Originally a pejorative term, cultural feminism has since become more acceptable and widespread – although there is no agreed definition.
At heart, cultural feminism seeks to validate feminine attributes that have been systematically undervalued within a patriarchal society. As the name implies, the emphasis amongst cultural feminists is upon the superior cultural values of women rather than purely biological differences. These include intuitive awareness, nurturing, a collaborative approach to work and relatively higher levels of emotional literacy. In part, this explains why cultural feminism has been described as an attempt to depoliticise radical feminism.

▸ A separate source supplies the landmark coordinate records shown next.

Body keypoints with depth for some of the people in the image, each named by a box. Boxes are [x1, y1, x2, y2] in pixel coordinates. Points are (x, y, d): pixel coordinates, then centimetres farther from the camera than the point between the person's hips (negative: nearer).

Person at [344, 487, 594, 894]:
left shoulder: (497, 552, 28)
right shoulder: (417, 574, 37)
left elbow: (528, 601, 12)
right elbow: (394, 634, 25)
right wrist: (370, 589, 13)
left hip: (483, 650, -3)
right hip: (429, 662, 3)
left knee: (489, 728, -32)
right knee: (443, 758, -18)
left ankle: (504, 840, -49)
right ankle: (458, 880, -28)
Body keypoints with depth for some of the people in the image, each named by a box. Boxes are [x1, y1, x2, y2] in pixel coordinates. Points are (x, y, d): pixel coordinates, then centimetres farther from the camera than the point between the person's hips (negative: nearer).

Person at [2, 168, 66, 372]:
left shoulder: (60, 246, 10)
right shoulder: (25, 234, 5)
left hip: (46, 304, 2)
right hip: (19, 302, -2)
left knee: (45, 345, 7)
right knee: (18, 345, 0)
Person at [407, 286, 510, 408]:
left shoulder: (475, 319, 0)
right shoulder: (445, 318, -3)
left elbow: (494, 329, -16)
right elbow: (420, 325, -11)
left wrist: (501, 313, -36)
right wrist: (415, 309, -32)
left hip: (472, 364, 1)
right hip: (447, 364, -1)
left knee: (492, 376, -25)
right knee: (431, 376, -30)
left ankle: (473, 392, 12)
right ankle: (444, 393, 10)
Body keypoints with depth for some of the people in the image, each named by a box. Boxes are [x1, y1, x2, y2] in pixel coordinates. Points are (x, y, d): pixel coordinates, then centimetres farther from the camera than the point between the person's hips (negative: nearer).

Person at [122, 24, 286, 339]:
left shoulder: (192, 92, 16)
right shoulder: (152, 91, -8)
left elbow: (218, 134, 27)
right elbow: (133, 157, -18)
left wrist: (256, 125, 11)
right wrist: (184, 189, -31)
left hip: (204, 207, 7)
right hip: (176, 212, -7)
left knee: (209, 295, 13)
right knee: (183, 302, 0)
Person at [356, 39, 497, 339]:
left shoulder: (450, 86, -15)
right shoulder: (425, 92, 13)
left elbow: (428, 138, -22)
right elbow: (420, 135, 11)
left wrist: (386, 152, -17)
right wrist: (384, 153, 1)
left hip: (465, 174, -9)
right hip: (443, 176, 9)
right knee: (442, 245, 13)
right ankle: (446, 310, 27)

Cultural feminism also seeks to highlight the differences between the genders. As such, it is clearly an illustration of the essentialist argument with its claim that feminine values provide the basis for a more humane and harmonious world. However, as with all essentialists they have been criticised for advocating a retreat from the public sphere towards a preoccupation with purely lifestyle issues. This overtly narrow focus may have little practical application towards the lives of heterosexual women, most of whom seek a meaningful intimate relationship with a man.
As with other feminists, it is highly critical of a patriarchal society. For instance, Linda Alcoff points out that women are commonly defined in a negative sense via a complex web of cultural oppression. She claims that “man has said that woman can be defined, delineated, captured, understood, explained and diagnosed to a level of determination never accorded to man himself.”
To support her argument, it is worth reflecting upon the particularly revealing contrast in terms of gender stereotypes. Men are often presented as rational and capable of free will; whereas women are labelled irrational and even hysterical. Based on a historical analysis, Arati Rao concludes that “no social group has suffered greater violation of its human rights in the name of culture than women.”